__About this exercise__. All the lines below should appear again unchanged, though their pictures should not.

__Dataset excerpt__.
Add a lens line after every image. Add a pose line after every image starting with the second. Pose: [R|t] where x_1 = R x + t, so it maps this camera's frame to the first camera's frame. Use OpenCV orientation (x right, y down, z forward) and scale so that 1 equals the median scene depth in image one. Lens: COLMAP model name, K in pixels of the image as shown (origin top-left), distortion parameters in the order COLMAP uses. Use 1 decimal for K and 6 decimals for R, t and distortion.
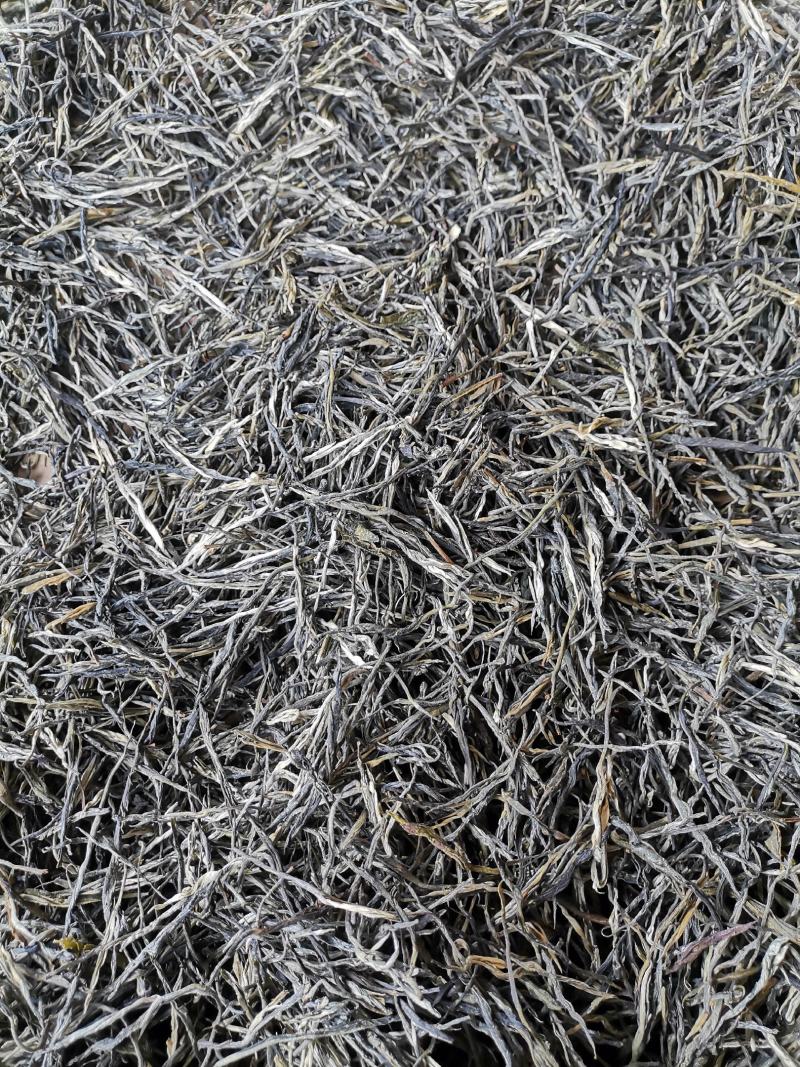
lens RADIAL K [[814.4, 0, 400.0], [0, 814.4, 533.5], [0, 0, 1]] dist [0.009721, 0.004257]
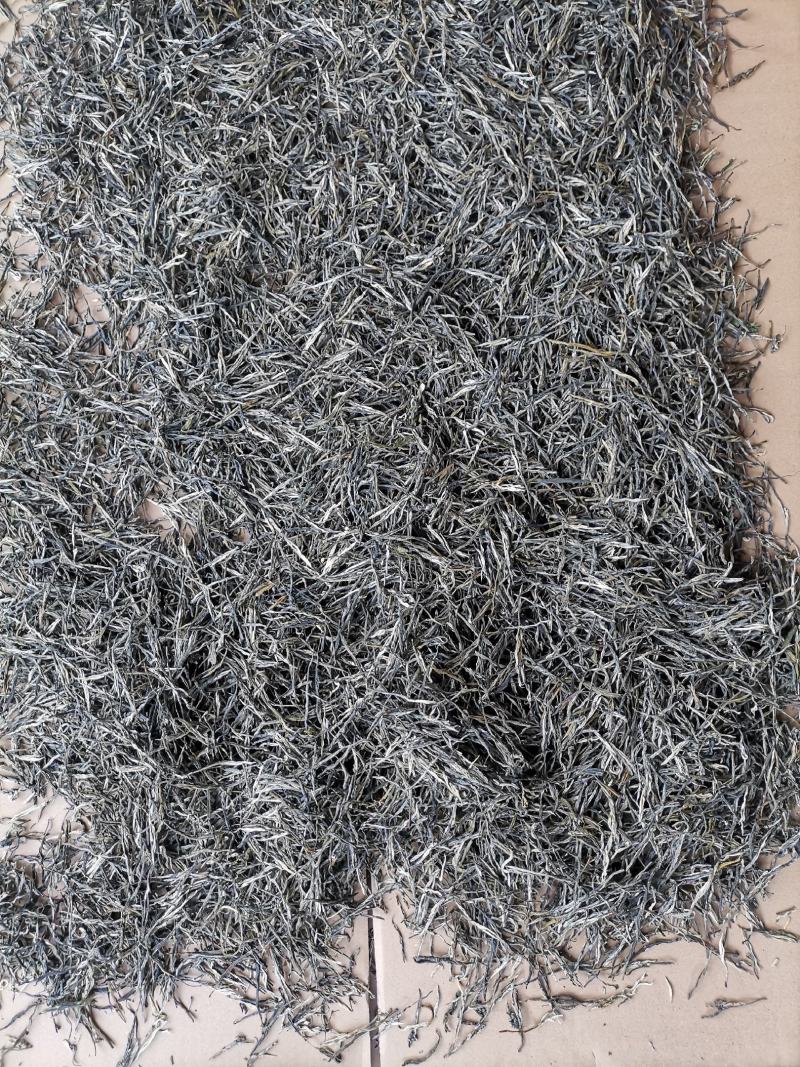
lens RADIAL K [[814.4, 0, 400.0], [0, 814.4, 533.5], [0, 0, 1]] dist [0.009721, 0.004257]
pose [[0.990501, -0.137064, -0.011023, -0.016397], [0.137481, 0.985602, 0.098430, -0.254812], [-0.002627, -0.099010, 0.995083, -1.185674]]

__Answer__.
Add a lens line after every image. Add a pose line after every image starting with the second. Pose: [R|t] where x_1 = R x + t, so it maps this camera's frame to the first camera's frame. Use OpenCV orientation (x right, y down, z forward) and scale so that 1 equals the median scene depth in image one. Lens: COLMAP model name, K in pixels of the image as shown (origin top-left), distortion parameters in the order COLMAP uses. Use 1 decimal for K and 6 decimals for R, t and distortion.
lens RADIAL K [[814.4, 0, 400.0], [0, 814.4, 533.5], [0, 0, 1]] dist [0.009721, 0.004257]
lens RADIAL K [[814.4, 0, 400.0], [0, 814.4, 533.5], [0, 0, 1]] dist [0.009721, 0.004257]
pose [[0.990501, -0.137064, -0.011023, -0.016397], [0.137481, 0.985602, 0.098430, -0.254812], [-0.002627, -0.099010, 0.995083, -1.185674]]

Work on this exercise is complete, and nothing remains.